Une récente étude menée par le Dr Nicolas Bayang Houli, vétérinaire, et supervisée par le Pr Julius Awah Ndukum, lève le voile sur une réalité inquiétante : la brucellose bovine touche plus d’un animal sur dix dans ces régions, avec des foyers actifs dans près d’un troupeau sur deux.
« La prévalence individuelle atteint 10,5 % au test Rose Bengale et 8,8 % à l’ELISA indirect. Au niveau des troupeaux, elle s’élève à 46,3 % selon le premier test, contre 26,8 % pour le second », détaille le chercheur. Des chiffres d’autant plus préoccupants que la maladie, méconnue des éleveurs, favorise la transmission à l’homme par la consommation de lait cru ou de produits laitiers non pasteurisés. L’enquête, menée auprès de 1 031 bovins âgés de trois ans et plus répartis dans 82 élevages, a identifié plusieurs facteurs de risque. La zone géographique, la taille du cheptel, le département, l’âge, le sexe de l’animal et surtout le niveau de connaissance de l’éleveur sur la brucellose sont déterminants. « Une approche bayésienne nous a permis d’estimer la prévalence réelle à 5,4 %, un niveau qui confirme l’importance de cette pathologie dans nos élevages traditionnels », ajoute le Dr Bayang.
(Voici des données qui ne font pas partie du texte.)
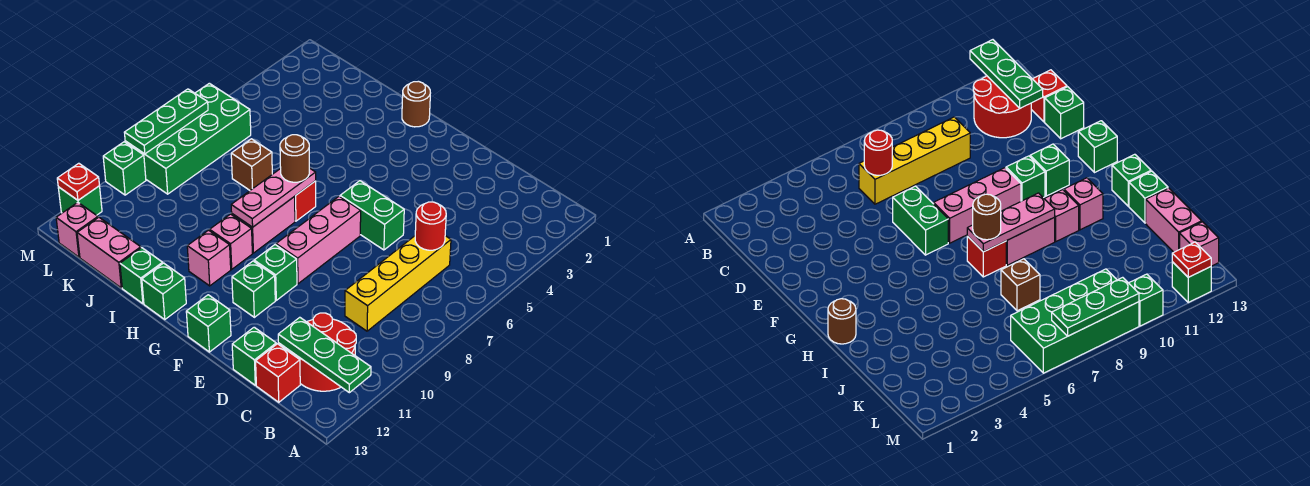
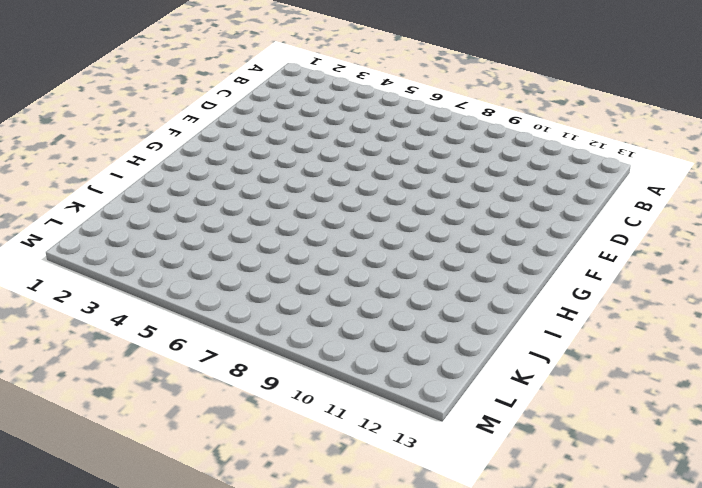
none -> red round brick B11:C12 level 1
none -> yellow brick C6:C9 level 1
none -> red brick C13 level 1

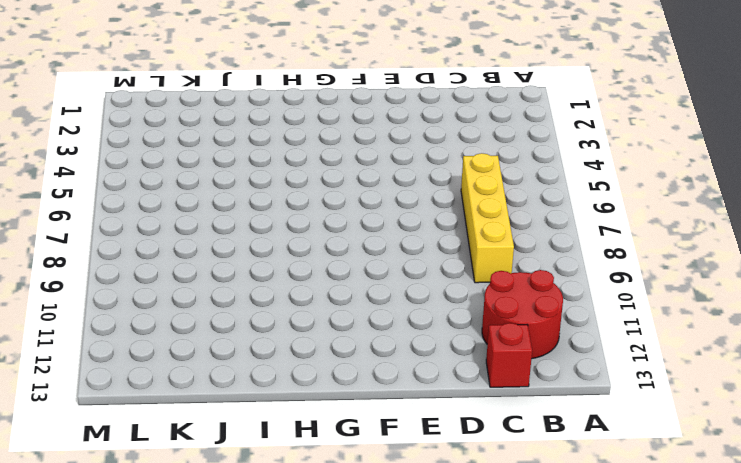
none -> green brick D13 level 1
none -> green brick E6:F6 level 1
none -> pink brick F7:F9 level 1

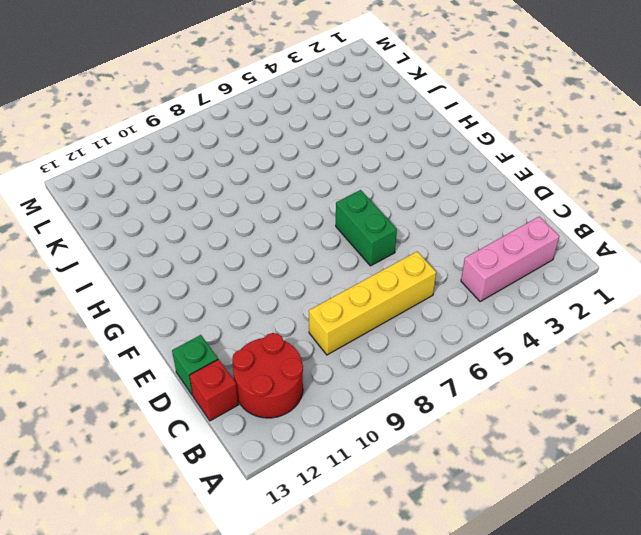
pink brick B2:B4 level 1 -> pink brick F7:F9 level 1
none -> green brick F10 level 1
none -> green brick F11 level 1
none -> green brick F13 level 1

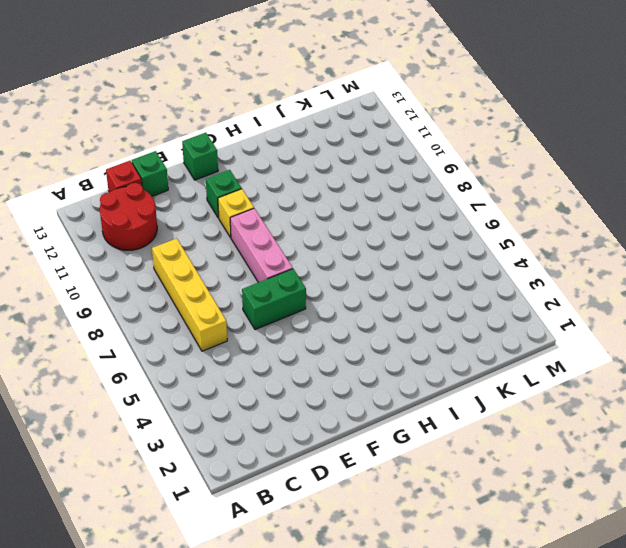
yellow brick F10 level 1 -> green brick F10 level 1
none -> brown round brick H1 level 1
none -> red brick H7 level 1
none -> pink brick H8:H9 level 1

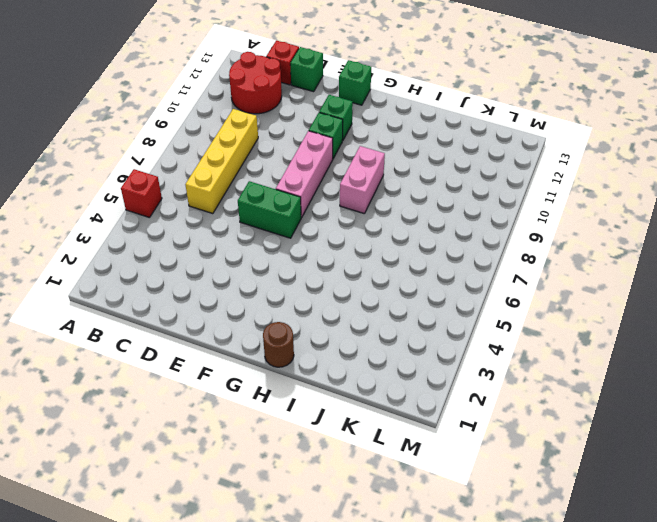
red brick A5 level 1 -> red brick H7 level 1
none -> pink brick H10 level 1
none -> pink brick H11 level 1
none -> green brick H13 level 1

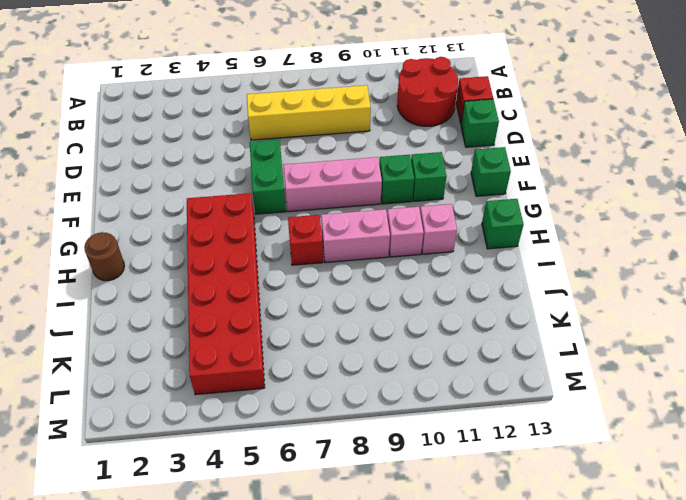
red brick G4:L5 level 1 -> none
none -> green brick I13 level 1
none -> brown brick J7 level 1
none -> pink brick J13:K13 level 1

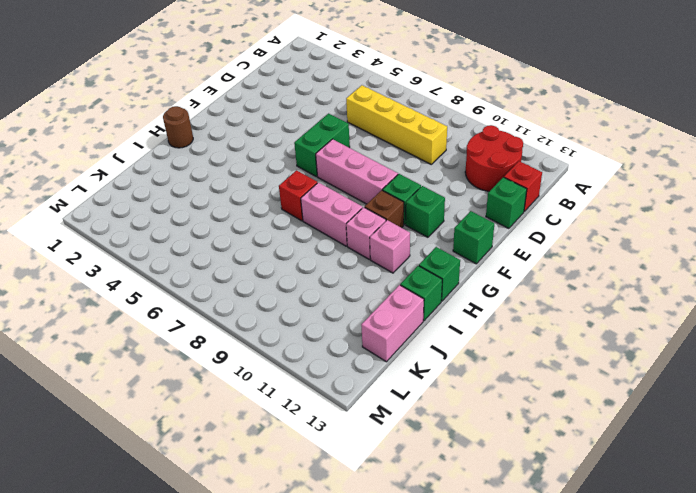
brown brick G10 level 1 -> brown brick J7 level 1
none -> green brick L6:M9 level 1
none -> pink brick L13 level 1
none -> green brick M10 level 1

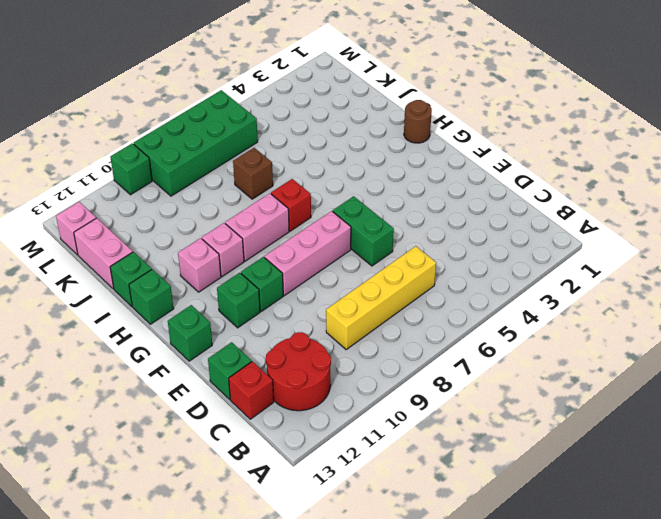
none -> green brick M12 level 1
none -> green plate A12:C12 level 2
none -> red round brick C6 level 2

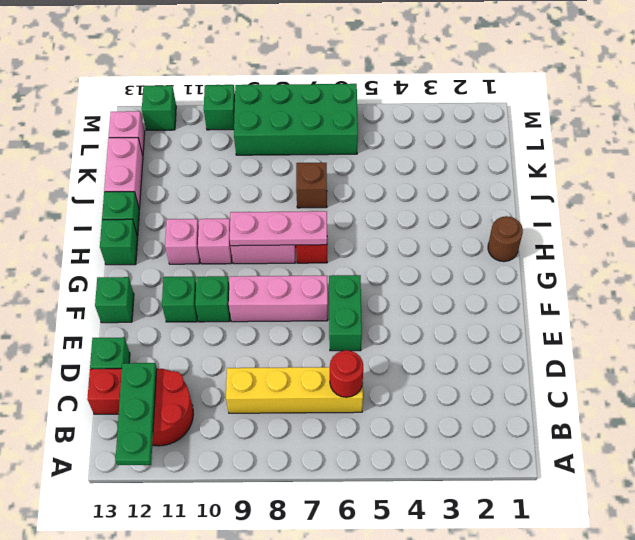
none -> green plate M7:M9 level 2
none -> red plate M12 level 2
none -> brown round brick H7 level 3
Vers une stratégie intégrée « Une seule santé »
Face à ce constat, les auteurs appellent à une modernisation des pratiques. « Pour contrôler efficacement cette zoonose, nous devons mettre en place une approche intégrée, qui tienne compte des interactions entre l’homme, l’animal et l’environnement », insiste le Pr Ndukum.
Concrètement, cela passe par la sensibilisation accrue des populations sur les risques sanitaires liés à la consommation de lait cru, mais aussi par un cadre multisectoriel associant médecins, vétérinaires, éleveurs et communautés. « C’est un outil indispensable pour la gestion de la santé publique humaine et vétérinaire », conclut le superviseur de l’étude. Alors que le Cameroun ambitionne de moderniser son élevage, ces résultats rappellent que la lutte contre les maladies animales ne peut se faire sans une vision globale. L’enjeu est double : protéger les cheptels et préserver la santé des populations.
Causée le plus souvent par Brucella abortus, la brucellose bovine touche les bovins et d’autres ruminants. Son tableau clinique est dominé par des troubles de la reproduction : avortements, mortinatalité, infertilité et baisse de la production laitière. Sur le plan économique, les pertes sont mal évaluées en Afrique subsaharienne, mais l’avortement reste le principal facteur de préjudice. L’importance hygiénique de la maladie tient à son caractère zoonotique. Deux populations sont particulièrement exposées : les éleveurs et leurs familles, en contact direct avec les animaux, ainsi que les ouvriers d’abattoirs. La contamination se fait par contact ou par ingestion de produits laitiers crus. Au Cameroun, la brucellose bovine figure sur la liste des maladies réputées contagieuses à déclaration obligatoire, soulignant ainsi la nécessité d’une surveillance accrue.